→ TASK GOAL: Print every row below word for word, keeping their order.

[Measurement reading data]
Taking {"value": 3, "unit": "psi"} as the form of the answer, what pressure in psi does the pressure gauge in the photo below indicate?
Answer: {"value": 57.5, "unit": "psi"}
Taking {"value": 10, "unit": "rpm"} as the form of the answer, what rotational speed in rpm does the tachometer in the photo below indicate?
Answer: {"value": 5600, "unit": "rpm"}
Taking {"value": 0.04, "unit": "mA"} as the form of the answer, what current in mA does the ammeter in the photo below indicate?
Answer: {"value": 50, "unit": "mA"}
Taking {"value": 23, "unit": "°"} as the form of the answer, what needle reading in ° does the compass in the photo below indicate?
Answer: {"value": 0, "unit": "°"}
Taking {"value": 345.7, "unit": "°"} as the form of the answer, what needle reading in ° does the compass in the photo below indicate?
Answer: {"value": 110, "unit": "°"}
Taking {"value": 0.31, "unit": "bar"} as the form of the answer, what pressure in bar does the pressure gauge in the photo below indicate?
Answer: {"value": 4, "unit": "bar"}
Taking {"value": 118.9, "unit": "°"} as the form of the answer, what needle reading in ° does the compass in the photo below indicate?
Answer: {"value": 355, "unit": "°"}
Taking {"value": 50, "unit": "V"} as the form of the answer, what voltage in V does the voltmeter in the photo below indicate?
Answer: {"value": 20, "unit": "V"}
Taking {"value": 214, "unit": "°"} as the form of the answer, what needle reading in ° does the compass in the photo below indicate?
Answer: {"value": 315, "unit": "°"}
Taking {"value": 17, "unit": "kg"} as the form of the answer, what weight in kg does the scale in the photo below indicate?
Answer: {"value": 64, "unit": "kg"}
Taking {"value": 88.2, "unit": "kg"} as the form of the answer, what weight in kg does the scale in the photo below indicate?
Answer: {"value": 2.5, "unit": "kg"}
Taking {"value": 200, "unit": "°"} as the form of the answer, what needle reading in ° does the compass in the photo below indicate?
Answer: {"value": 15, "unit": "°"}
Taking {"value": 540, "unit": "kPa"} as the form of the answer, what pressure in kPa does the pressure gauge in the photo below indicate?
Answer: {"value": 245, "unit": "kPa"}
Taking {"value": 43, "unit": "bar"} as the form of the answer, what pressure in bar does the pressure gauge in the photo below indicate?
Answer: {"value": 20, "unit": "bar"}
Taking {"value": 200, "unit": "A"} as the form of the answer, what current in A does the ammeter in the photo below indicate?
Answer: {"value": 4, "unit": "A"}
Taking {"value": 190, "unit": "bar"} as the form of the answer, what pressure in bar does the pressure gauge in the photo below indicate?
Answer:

→ EXERCISE ANSWER:
Taking {"value": 3, "unit": "psi"} as the form of the answer, what pressure in psi does the pressure gauge in the photo below indicate?
Answer: {"value": 57.5, "unit": "psi"}
Taking {"value": 10, "unit": "rpm"} as the form of the answer, what rotational speed in rpm does the tachometer in the photo below indicate?
Answer: {"value": 5600, "unit": "rpm"}
Taking {"value": 0.04, "unit": "mA"} as the form of the answer, what current in mA does the ammeter in the photo below indicate?
Answer: {"value": 50, "unit": "mA"}
Taking {"value": 23, "unit": "°"} as the form of the answer, what needle reading in ° does the compass in the photo below indicate?
Answer: {"value": 0, "unit": "°"}
Taking {"value": 345.7, "unit": "°"} as the form of the answer, what needle reading in ° does the compass in the photo below indicate?
Answer: {"value": 110, "unit": "°"}
Taking {"value": 0.31, "unit": "bar"} as the form of the answer, what pressure in bar does the pressure gauge in the photo below indicate?
Answer: {"value": 4, "unit": "bar"}
Taking {"value": 118.9, "unit": "°"} as the form of the answer, what needle reading in ° does the compass in the photo below indicate?
Answer: {"value": 355, "unit": "°"}
Taking {"value": 50, "unit": "V"} as the form of the answer, what voltage in V does the voltmeter in the photo below indicate?
Answer: {"value": 20, "unit": "V"}
Taking {"value": 214, "unit": "°"} as the form of the answer, what needle reading in ° does the compass in the photo below indicate?
Answer: {"value": 315, "unit": "°"}
Taking {"value": 17, "unit": "kg"} as the form of the answer, what weight in kg does the scale in the photo below indicate?
Answer: {"value": 64, "unit": "kg"}
Taking {"value": 88.2, "unit": "kg"} as the form of the answer, what weight in kg does the scale in the photo below indicate?
Answer: {"value": 2.5, "unit": "kg"}
Taking {"value": 200, "unit": "°"} as the form of the answer, what needle reading in ° does the compass in the photo below indicate?
Answer: {"value": 15, "unit": "°"}
Taking {"value": 540, "unit": "kPa"} as the form of the answer, what pressure in kPa does the pressure gauge in the photo below indicate?
Answer: {"value": 245, "unit": "kPa"}
Taking {"value": 43, "unit": "bar"} as the form of the answer, what pressure in bar does the pressure gauge in the photo below indicate?
Answer: {"value": 20, "unit": "bar"}
Taking {"value": 200, "unit": "A"} as the form of the answer, what current in A does the ammeter in the photo below indicate?
Answer: {"value": 4, "unit": "A"}
Taking {"value": 190, "unit": "bar"} as the form of the answer, what pressure in bar does the pressure gauge in the photo below indicate?
Answer:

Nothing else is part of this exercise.